Continue the Grand Canyon travel narrative below, beginning immediately after its final sentence.
(Page excerpt begins)
The Desert View Watchtower is a popular site for visitors to the national park. Amazingly, it is at this busy location that I can usually find some solitude along the rim of the canyon. Most people who have made it to this end of the South Rim, visit the museum and gift shop and make use of the facilities, including a chance to buy a snack. Instead of joining those lines, I slip through the bushes at the far end of the parking lot and find myself on the Rim Trail that runs the length of the South Rim. If I go just a little ways down the trail, I can find some large boulders to sit on and watch the canyon; the noise and commotion of the parking lot and tourists fade away. The birds and chipmunks get used to my presence and come out of hiding. Maybe a hiker or two wanders by within the hour. Sometimes flowers are in bloom. Otherwise, I am alone watching the clouds wander by or maybe a storm blow in. It’s glorious!
Some Desert View Vistas:
Panoramic View from Desert View (3 photos together by hand)
VISITING THE CANYON:
Ninety percent of the visitors to the Grand Canyon each year visit the South Rim. Depending on the route taken, the Grand Canyon South Rim lies roughly 80-95 miles from Flagstaff, AZ. It is an easy 2-hour drive to the main entrance and the Grand Canyon Village. Since 1901, visitors can also enter the park on Grand Canyon Railroad out of Williams, AZ.
Once in the park, visitors can hike the trail along the rim as well as hike or ride mules down into the canyon. Each day offers different views, colors and nuances for the observant visitor. As John Wesley Powell explained: “You cannot see the Grand Canyon in one view, as if it were a changeless spectacle from which a curtain might be lifted, but to see it you have to toil. . .through its labyrinths.” I have never sojourned down into the canyon, but I have enjoyed many views of this magnificent place.
South Rim Views:
Although most of my visits have been to the South Rim, on one trip I did trek to the North Rim for a glorious afternoon. It was at the end of my two-week vacation, most of which was spent in the Flagstaff area. I had spent several days on the South Rim. On my last day, I decided instead of sleeping in and driving leisurely to Las Vegas (about 250 miles) where I had hotel reservations, I would take a longer route and make a quick stop at the North Rim. From the North Rim to Vegas, the drive would be about 270 miles. And I could get to the North Rim entrance in 200 miles. It seemed like a good plan!
And actually, it was a good plan, except I really needed more time at the North Rim. About halfway to the day’s destination, I stopped at Lee’s Ferry at Marble Canyon to see the Colorado River close-up. This site is Mile 0 for the Colorado River’s path through the canyon. I waded in the river and collected a few rocks for souvenirs.
(Page excerpt ends)
(Dataset records begins)
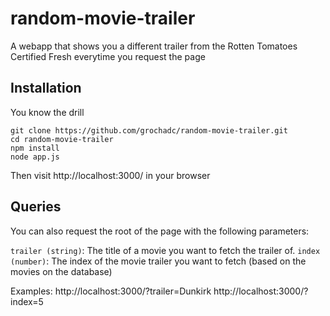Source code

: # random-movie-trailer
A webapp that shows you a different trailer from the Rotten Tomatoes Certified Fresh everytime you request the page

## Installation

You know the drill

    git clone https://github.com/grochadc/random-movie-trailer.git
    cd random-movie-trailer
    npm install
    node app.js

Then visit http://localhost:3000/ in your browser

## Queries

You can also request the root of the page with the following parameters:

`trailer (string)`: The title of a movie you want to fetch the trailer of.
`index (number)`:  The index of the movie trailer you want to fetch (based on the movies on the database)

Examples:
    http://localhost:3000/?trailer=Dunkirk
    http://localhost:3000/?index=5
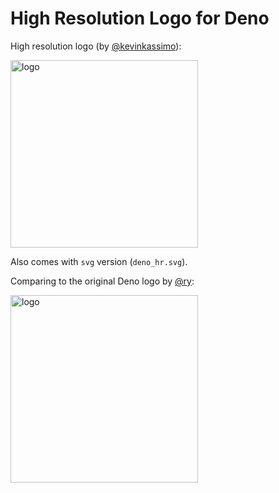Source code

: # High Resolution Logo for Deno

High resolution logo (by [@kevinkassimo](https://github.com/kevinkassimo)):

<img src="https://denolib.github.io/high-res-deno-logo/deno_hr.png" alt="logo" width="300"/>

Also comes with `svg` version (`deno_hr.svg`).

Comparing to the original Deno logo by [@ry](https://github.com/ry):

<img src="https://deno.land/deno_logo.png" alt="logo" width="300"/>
(Dataset records ends)
(Dataset records begins)
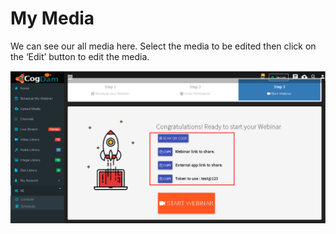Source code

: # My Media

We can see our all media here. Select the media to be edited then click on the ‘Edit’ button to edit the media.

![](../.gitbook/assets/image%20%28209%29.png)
(Dataset records ends)
(Dataset records begins)
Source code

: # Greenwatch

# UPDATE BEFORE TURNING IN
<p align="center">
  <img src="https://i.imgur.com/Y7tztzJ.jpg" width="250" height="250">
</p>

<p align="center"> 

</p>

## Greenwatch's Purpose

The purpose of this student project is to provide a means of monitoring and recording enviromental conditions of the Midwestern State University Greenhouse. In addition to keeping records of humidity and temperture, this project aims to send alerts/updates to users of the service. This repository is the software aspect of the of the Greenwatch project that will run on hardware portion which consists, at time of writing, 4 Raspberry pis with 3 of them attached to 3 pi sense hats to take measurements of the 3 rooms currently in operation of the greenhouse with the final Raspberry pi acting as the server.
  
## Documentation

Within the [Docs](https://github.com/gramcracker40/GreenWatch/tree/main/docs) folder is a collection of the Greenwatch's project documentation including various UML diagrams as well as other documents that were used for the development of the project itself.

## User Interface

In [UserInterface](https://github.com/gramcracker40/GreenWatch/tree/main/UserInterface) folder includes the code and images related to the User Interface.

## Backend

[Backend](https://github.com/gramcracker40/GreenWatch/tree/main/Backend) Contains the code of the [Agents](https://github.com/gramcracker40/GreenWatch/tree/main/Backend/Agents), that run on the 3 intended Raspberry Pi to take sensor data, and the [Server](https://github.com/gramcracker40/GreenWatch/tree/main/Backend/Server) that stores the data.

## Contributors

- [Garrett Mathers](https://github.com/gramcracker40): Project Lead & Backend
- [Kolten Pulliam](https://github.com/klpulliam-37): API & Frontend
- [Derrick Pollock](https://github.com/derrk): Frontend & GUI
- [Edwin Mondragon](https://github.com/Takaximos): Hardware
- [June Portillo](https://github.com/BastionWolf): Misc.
(Dataset records ends)
_Result_
Marble Canyon Views:
I arrived at the North Rim about noon on a day in late May, thankful that the roads were open at all. The roads (and thus also the services) are typically closed for weather conditions from November to May. On that afternoon, after lunch, a storm started moving in blocking more and more of the remaining sunlight. The temperatures were dropping and the wind gusts were increasing as well. I saw few other visitors, but opted to stay outside and enjoy the weather—even the spattering of rain—for as long as the light held. It was exhilarating to watch several storms blow across from the South Rim.
North Rim Views:
I have not been back to this glorious hole in the ground for several years, but I know I will visit again. . . and again. The Grand Canyon renews my spirit. My goal is to spend several days on the North Rim as well as getting back to the South Rim. I also want to visit The Skywalk, built in 2007 amid some controversy and now operated by the Hualapai Tribe. The Skywalk can be reached from the tribe’s private Grand Canyon West entrance. The view from the Skywalk has got to be terrific!
GO FOR A VISIT!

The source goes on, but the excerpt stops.